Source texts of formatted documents

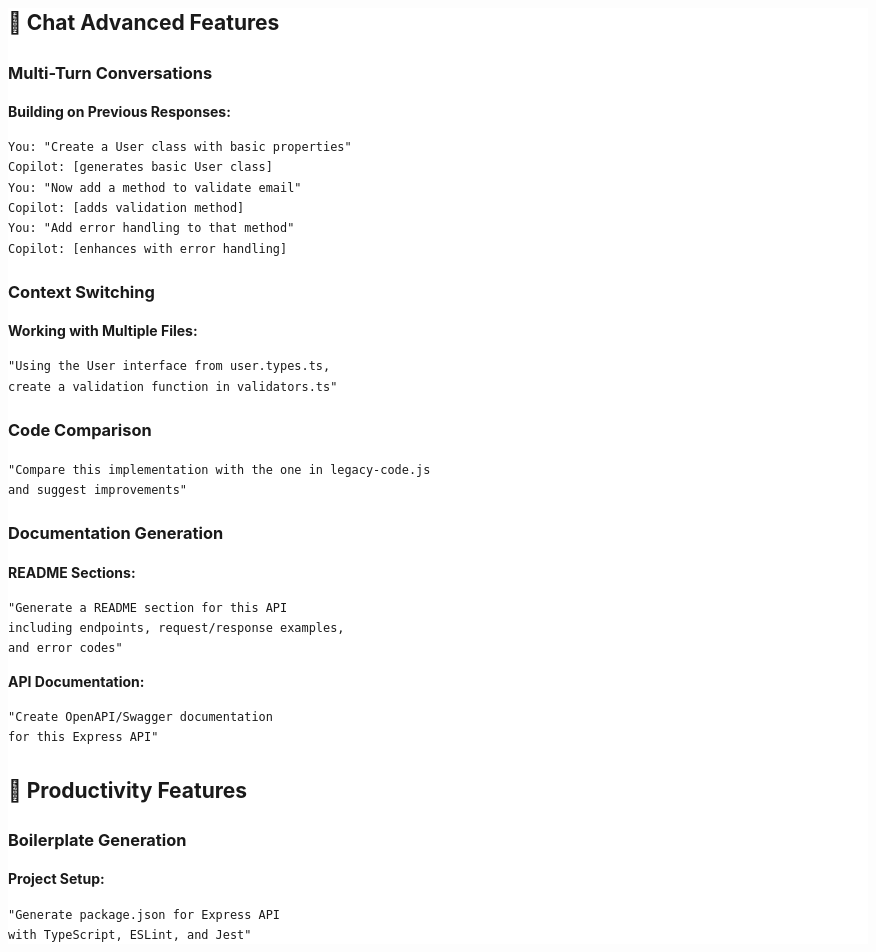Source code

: ## 💬 Chat Advanced Features

### Multi-Turn Conversations

**Building on Previous Responses:**
```
You: "Create a User class with basic properties"
Copilot: [generates basic User class]
You: "Now add a method to validate email"
Copilot: [adds validation method]
You: "Add error handling to that method"
Copilot: [enhances with error handling]
```

### Context Switching

**Working with Multiple Files:**
```
"Using the User interface from user.types.ts,
create a validation function in validators.ts"
```

### Code Comparison

```
"Compare this implementation with the one in legacy-code.js
and suggest improvements"
```

### Documentation Generation

**README Sections:**
```
"Generate a README section for this API
including endpoints, request/response examples,
and error codes"
```

**API Documentation:**
```
"Create OpenAPI/Swagger documentation
for this Express API"
```

## 🎯 Productivity Features

### Boilerplate Generation

**Project Setup:**
```
"Generate package.json for Express API
with TypeScript, ESLint, and Jest"
```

Task prompt:
Omit every picture while transcribing the records above exactly.

Solution to this task:
Source code

: ## 💬 Chat Advanced Features

### Multi-Turn Conversations

**Building on Previous Responses:**
```
You: "Create a User class with basic properties"
Copilot: [generates basic User class]
You: "Now add a method to validate email"
Copilot: [adds validation method]
You: "Add error handling to that method"
Copilot: [enhances with error handling]
```

### Context Switching

**Working with Multiple Files:**
```
"Using the User interface from user.types.ts,
create a validation function in validators.ts"
```

### Code Comparison

```
"Compare this implementation with the one in legacy-code.js
and suggest improvements"
```

### Documentation Generation

**README Sections:**
```
"Generate a README section for this API
including endpoints, request/response examples,
and error codes"
```

**API Documentation:**
```
"Create OpenAPI/Swagger documentation
for this Express API"
```

## 🎯 Productivity Features

### Boilerplate Generation

**Project Setup:**
```
"Generate package.json for Express API
with TypeScript, ESLint, and Jest"
```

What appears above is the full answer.